Avant les législatives, le gouvernement a multiplié les symboles en direction de son électorat : réduction de 30 % des salaires des membres du gouvernement auxquels se voit appliquer en outre la règle du non-cumul des mandats, plafonnement du salaire des dirigeants d’entreprises publiques, rétablissement du départ en retraite à 60 ans pour les salariés ayant commencé très jeune leur vie professionnelle.

Hier soir, le Premier ministre Jean-Marc Ayrault a demandé aux électeurs de donner à sa majorité une « majorité large et cohérente ». Le PS est bien parti pour pouvoir gouverner sans devoir compter sur un Front de gauche, qui ne partage pas ses priorités. Ayrault promet un programme de « redressement dans la justice ». Le redressement, c’est celui des comptes publics. La justice, c’est ce qu’on a appelé la « rigueur de gauche ». Alors, oui, il y aura une tranche d’impôt à 75 % sur les très hauts revenus, le plafonnement des niches fiscales à 10 000 euros par foyer fiscal, un alourdissement de l’impôt sur les (grandes) sociétés. Mais le produit de cette hausse des prélèvements obligatoires devrait apporter au budget de l’Etat un maximum de cinquante de milliards supplémentaires au cours du quinquennat, quand le retour à l’équilibre promis en nécessiterait deux fois plus.

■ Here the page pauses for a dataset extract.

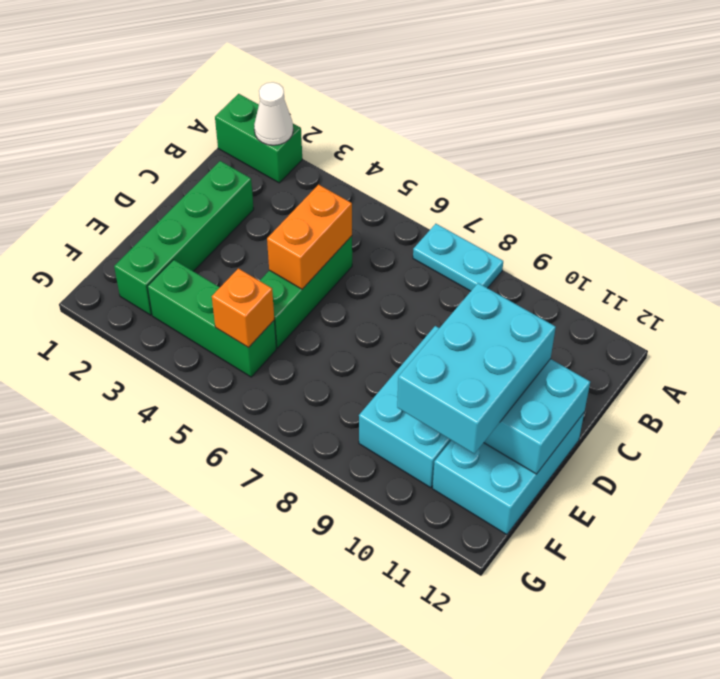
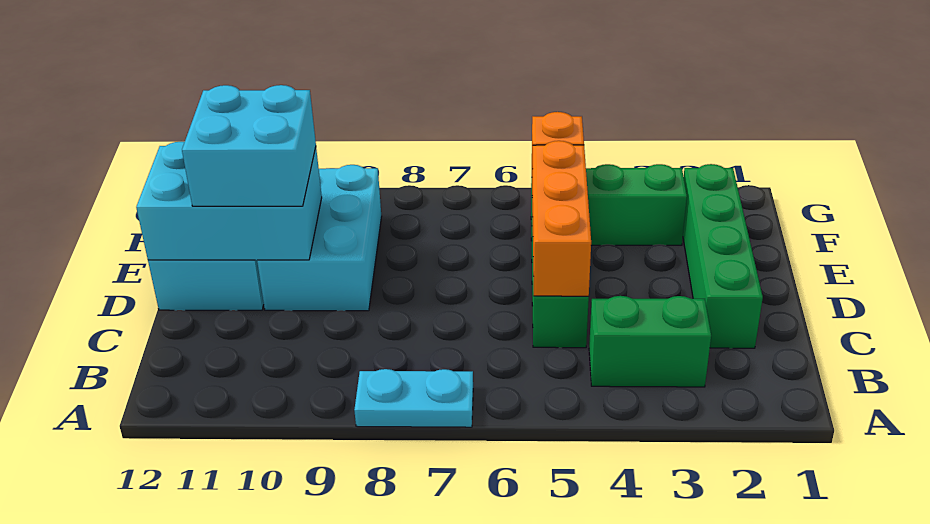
green 1x2 brick [215,94,302,183] -> green 1x2 brick moved to [589,296,711,387]
white 1x1 cone [254,82,293,145] -> none
orange 1x2 brick [267,184,352,289] -> orange 1x3 brick [532,141,591,296]
cyan 2x3 brick [397,283,556,454] -> cyan 2x2 brick [182,85,316,206]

Pour y parvenir, il faudra donc opérer des coupes vigoureuses dans la dépense publique, ce qui s’avérera forcément impopulaire. La RGPP (révision générale des politiques publiques), tant décriée par la gauche, lorsqu’elle était dans l’opposition, aurait rapporté 7 milliards pour la période 2009-2011, selon les estimations considérées comme très optimistes, de François Baroin. Où trouver les 50 milliards d’économie ?

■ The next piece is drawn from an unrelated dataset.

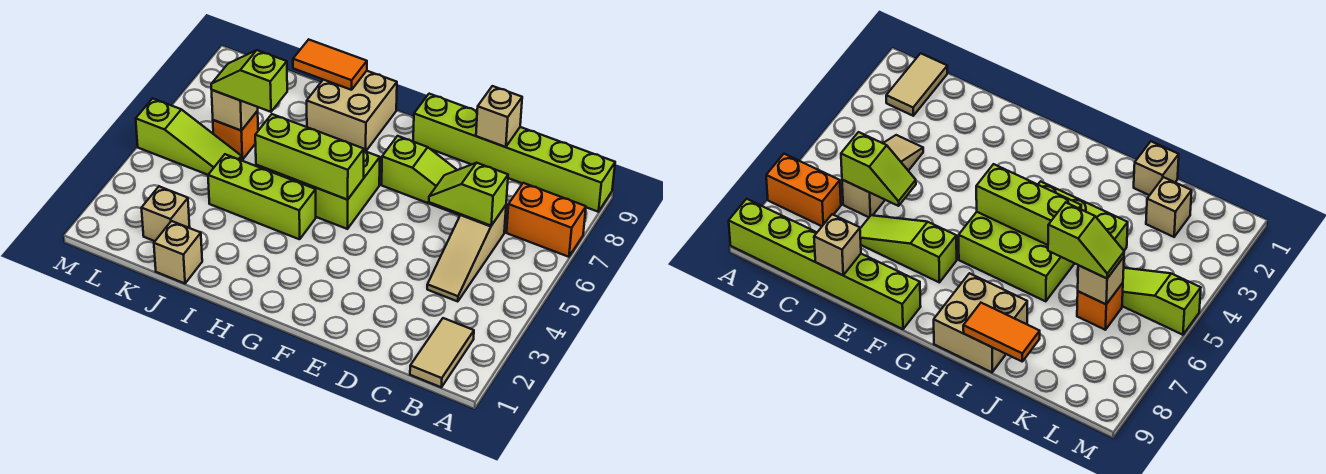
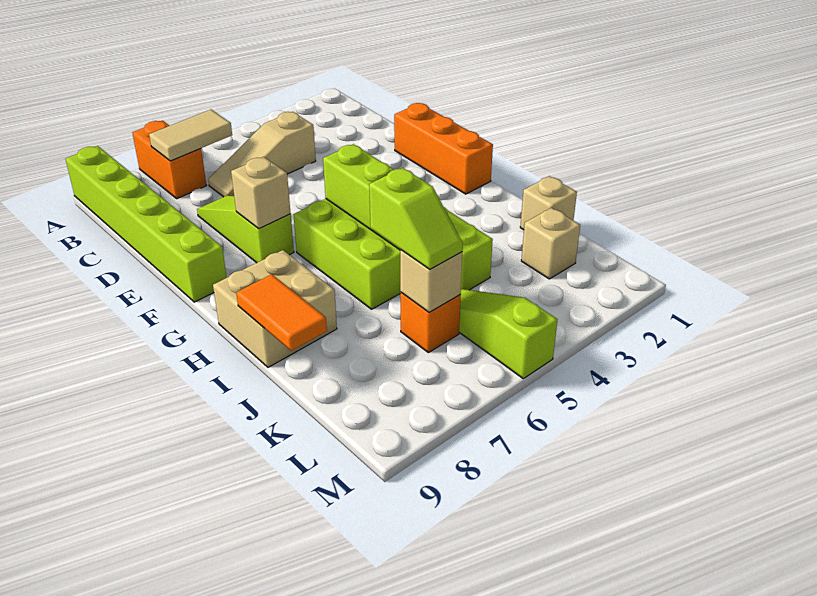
tan 1x2 tile [410,318,474,387] -> tan 1x2 tile moved to [149,110,232,161]
tan 1x3 slope [427,205,506,302] -> tan 1x3 slope turned to [208,112,316,197]
lime 1x2 slope [429,163,508,226] -> none
tan 1x1 brick [476,86,522,147] -> tan 1x1 brick moved to [231,157,291,229]
none -> orange 1x3 brick [394,103,493,194]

En réalité, le gouvernement devra se battre sur deux fronts : à l’intérieur, réduire les dépenses publiques pour rentrer dans les clous fixés par les traités à l’extérieur, convaincre les partenaires du Nord que l’austérité sans la croissance entraîne des spirales récessives qui compromettent toute perspective de retour à l’équilibre.

Alors le vrai programme du gouvernement, nous le connaîtrons que lorsque le nouveau Parlement sera saisi du Projet de Loi de Finances rectificative, au mois de juillet.